En la práctica esto ha llevado a una paulatina relajación en la exigencia académica, a una menor responsabilidad por parte de los estudiantes y a una degradación de la figura del profesor, fomentando la mediocridad y, a mediano y largo plazo, creando una generación deficientemente educada y frustrada porque sólo podrá acceder a un mercado laboral acorde a un estándar académico cada vez más bajo.
Desde el 26 de marzo de 2013, Colombia empezó oficialmente el proceso de ingreso a la OCDE, lo que implica que para ser aceptados como miembros debemos ajustar estructuralmente el país según las “recomendaciones” de la organización.

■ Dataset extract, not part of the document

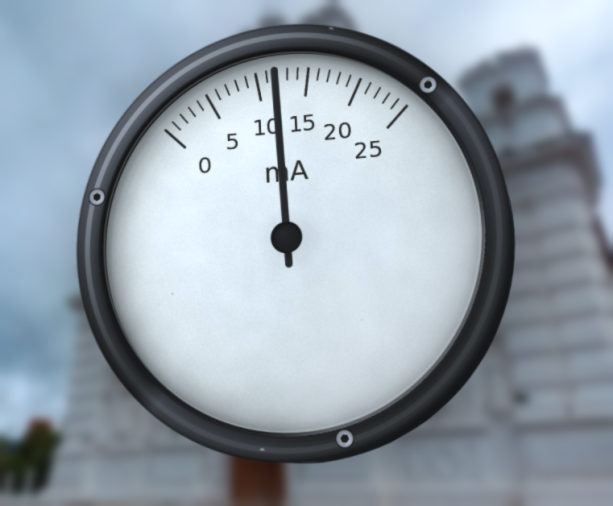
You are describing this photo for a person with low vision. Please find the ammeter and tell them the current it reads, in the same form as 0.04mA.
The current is 12mA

Siguiendo nuestra tradición irreflexiblemente imitativa, nuestro característico cortoplacismo, nuestro facilismo, nuestra acendrada e inextirpable idea según la cual debemos buscar soluciones en otros y no en nosotros mismos, sin tomar en cuenta ni causas ni consecuencias y esperando a que otros nos resuelvan nuestros propios problemas, nuestros dirigentes —la última generación que aún preserva una mentalidad decimonónica, apocada y cegada frente al oropel extranjero— volvieron a caer en el deslumbramiento y en el hechizo del vendedor de espejos.

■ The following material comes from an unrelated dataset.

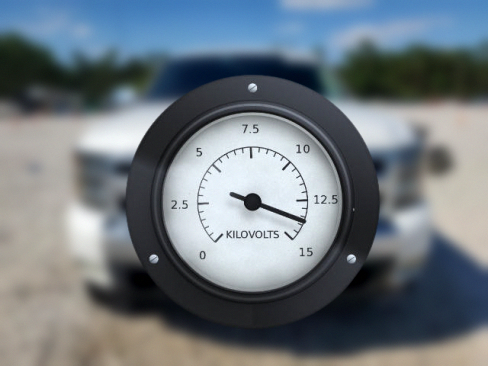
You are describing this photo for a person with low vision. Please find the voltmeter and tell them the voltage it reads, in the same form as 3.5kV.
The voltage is 13.75kV
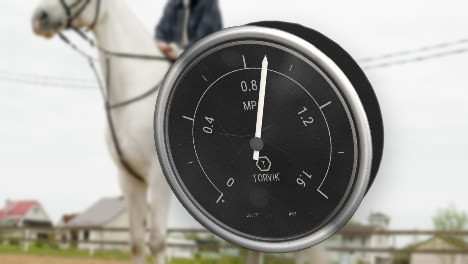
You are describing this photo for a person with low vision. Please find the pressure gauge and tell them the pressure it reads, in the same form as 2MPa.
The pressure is 0.9MPa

Como lo expresó Emilio Sardi, vicepresidente de Tecnoquímicas y una de las pocas voces empresariales disidentes frente a los “beneficios” que traerá la OCDE para Colombia en su columna “Ocde-sgracia” del 24 de mayo en Portafolio, no existe ningún tipo de análisis interno, estudios previos o proyecciones serias sobre la conveniencia a mediano o largo plazo de dicho ingreso; pero sobre todo, no se han analizado las consecuencias de las transformaciones, pues tampoco hay ningún sistema de seguimiento y evaluación a los drásticos cambios que está haciendo el país en materia laboral, de salud, tributaria, agrícola, educativa, etc.

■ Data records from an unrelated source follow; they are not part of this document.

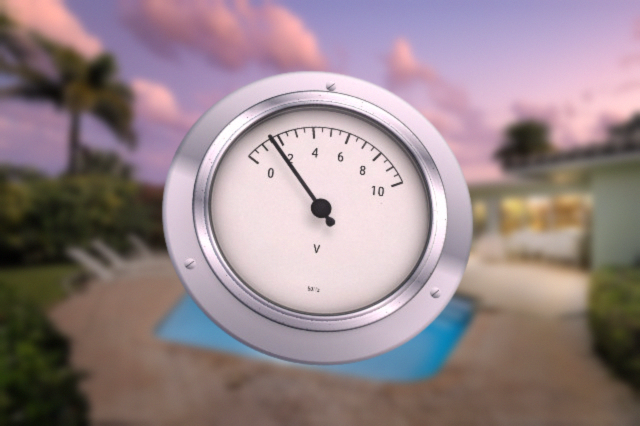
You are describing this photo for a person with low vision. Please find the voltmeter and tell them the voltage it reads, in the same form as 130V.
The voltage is 1.5V
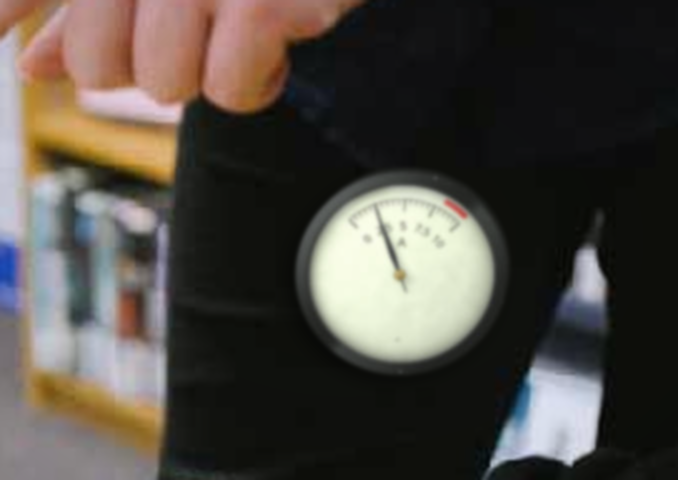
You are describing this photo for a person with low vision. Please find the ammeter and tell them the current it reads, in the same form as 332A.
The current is 2.5A
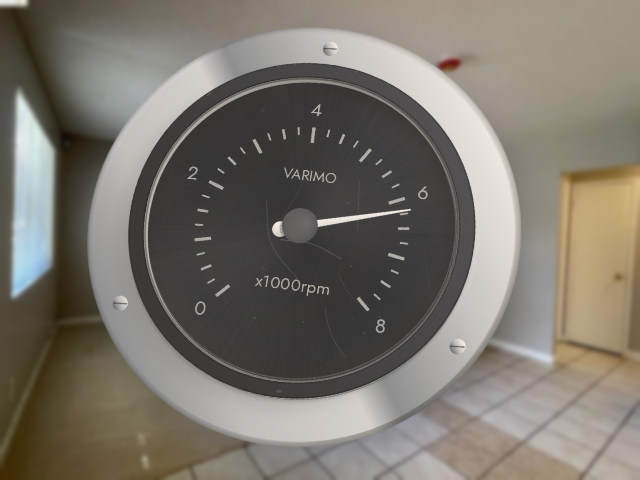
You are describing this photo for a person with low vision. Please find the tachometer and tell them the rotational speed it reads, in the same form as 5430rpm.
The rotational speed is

Una de las funciones de la educación cual es ser una herramienta para el mejoramiento de las circunstancias de vida anteriores —una inversión a futuro— no solo se está desdibujando poco a poco, sino que se ha transformado en lo opuesto: la inversión en educación es más onerosa que los beneficios que ulteriormente traerá para quienes realizan dicha inversión. Quienes hace una generación tuvimos el privilegio de estudiar y de tener una vida digna por hacerlo, hoy sabemos que nuestros hijos, puestos en nuestras mismas circunstancias, no tendrán las mismas oportunidades que nosotros. La calidad de vida de quienes se educan está disminuyendo año tras año. Y este es tan sólo un ejemplo de los efectos funestos que está teniendo la transformación profunda de nuestras instituciones, de nuestra sociedad y de nuestra cultura debido a la acelerada e irreflexiva toma de decisiones presionada por los burócratas de la OCDE, condicionados por intereses muy diferentes a los que piensan nuestros decimonónicos y deslumbrados dirigentes.